Search code examples
algorithmsortingmathematical-optimizationcombinatorics

Algorithm to sort one list simultaneously by two comparison functions, minimizing discordant pairs?


Suppose I have a list of tuples:

[(a1, b1), (a2, b2), ..., (an, bn)]

I could sort them by the a's, or the b's, but not both.

But what if I want to sort them by both as well as possible? A good way to measure how well they're sorted is the number of pairs of "a" values that are in the wrong order, plus the number of pairs of "b" values that are in the wrong order. What algorithm will do this quickly?

An algorithm that minimizes a different loss function would also be interesting but I think what would be best for my application is to minimize discordant pairs.


Solution

  • Update: it turns out there is a very simple solution in O(n log n) time.

    Just sort the list by the a components, using the b components as a tiebreaker. (Or vice versa.) Or, if they are numbers, you can sort by the sum of the two components, a + b. This can be done in O(n log n) time using any efficient comparison-based sorting algorithm.

    This solution works because the loss function can be written as a sum of individual loss functions, for each pair of elements. For pairs like (2, 4) vs. (3, 3) which will be discordant whatever their relative order, the individual loss for that pair is always 1. Similarly, when two pairs are equal, such as (4, 5) vs. (4, 5), the individual loss for that pair is 0 whatever their relative order.

    The only non-constant individual loss functions are for pairs where one component is bigger and the other is bigger-or-equal, e.g. (2, 4) vs. (3, 4), or (2, 4) vs. (3, 5). Each of the sorting orders described above will put all such pairs in their optimal order relative to each other. This simultaneously minimises every term in the loss function, so therefore it minimises the total loss.

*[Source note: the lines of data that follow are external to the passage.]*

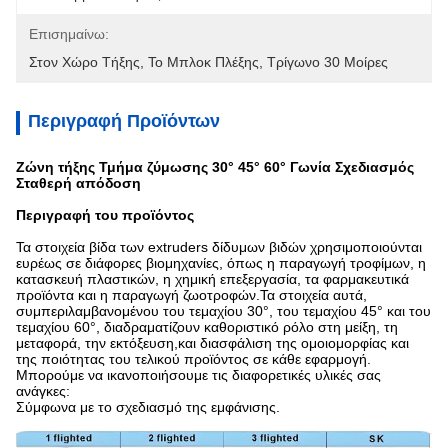
Επισημαίνω:
Στον Χώρο Τήξης
, 
Το Μπλοκ Πλέξης
, 
Τρίγωνο 30 Μοίρες
Περιγραφή Προϊόντων
Ζώνη τήξης Τμήμα ζύμωσης 30° 45° 60° Γωνία Σχεδιασμός
Σταθερή απόδοση
Περιγραφή του προϊόντος
Τα στοιχεία βίδα των extruders δίδυμων βιδών χρησιμοποιούνται
ευρέως σε διάφορες βιομηχανίες, όπως η παραγωγή τροφίμων, η
κατασκευή πλαστικών, η χημική επεξεργασία, τα φαρμακευτικά
προϊόντα και η παραγωγή ζωοτροφών.Τα στοιχεία αυτά,
συμπεριλαμβανομένου του τεμαχίου 30°, του τεμαχίου 45° και του
τεμαχίου 60°, διαδραματίζουν καθοριστικό ρόλο στη μείξη, τη
μεταφορά, την εκτόξευση,και διασφάλιση της ομοιομορφίας και
της ποιότητας του τελικού προϊόντος σε κάθε εφαρμογή.
Μπορούμε να ικανοποιήσουμε τις διαφορετικές υλικές σας
ανάγκες:
Σύμφωνα με το σχεδιασμό της εμφάνισης.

    Note that this specifically only works for a list of 2-tuples. For 3-tuples or higher, a solution as simple as this won't work, but the ideas in my original answer can be adapted (see below). However, adapting them won't be easy, since the graph will not necessarily be acyclic.


    Original answer (expanded)

    This can be modelled as a kind of graph problem. Each pair (a_i, b_i) is a node in the graph.

    Insert a directed edge i → j whenever both a_i <= a_j and b_i <= b_j, unless both are equal. For any pairs where a_i < a_j and b_i > b_j, or vice versa, and any pairs where a_i = a_j and b_i = b_j, there is no edge. The existence of an edge is equivalent to a preference between the relative ordering of node i and node j; if there is no edge, then the loss is the same whatever the relative ordering of those two nodes.

    For the case of 2-tuples, it is quite straightforward to show that this graph is acyclic, from the way it is constructed. So a topological sorting algorithm will find an ordering such that all edges point "forwards", i.e. node i appears before node j whenever there is an edge i → j. This ordering clearly minimises the loss function, because it simultaneously minimises the individual losses of every pair i, j.

    The only discordant pairs in the resulting order are those which are necessarily discordant; those where, whichever way round that pair ends up, either the a components are out of order, or the b components are.

    Actually implementing a topological sorting algorithm doesn't require constructing the graph explicitly; you can just treat the "nodes" and "edges" as an implicit graph, using comparisons to find the edges, instead of looking them up in some kind of graph data structure. To avoid scanning the whole list to find a node's neighbours on every iteration, you can take advantage of the fact that the edge relation is transitive: if node A only has edges to nodes B, C and D, then node B can only have edges to C and D. This will take O(n²) time in the worst case, but should be more efficient than brute force.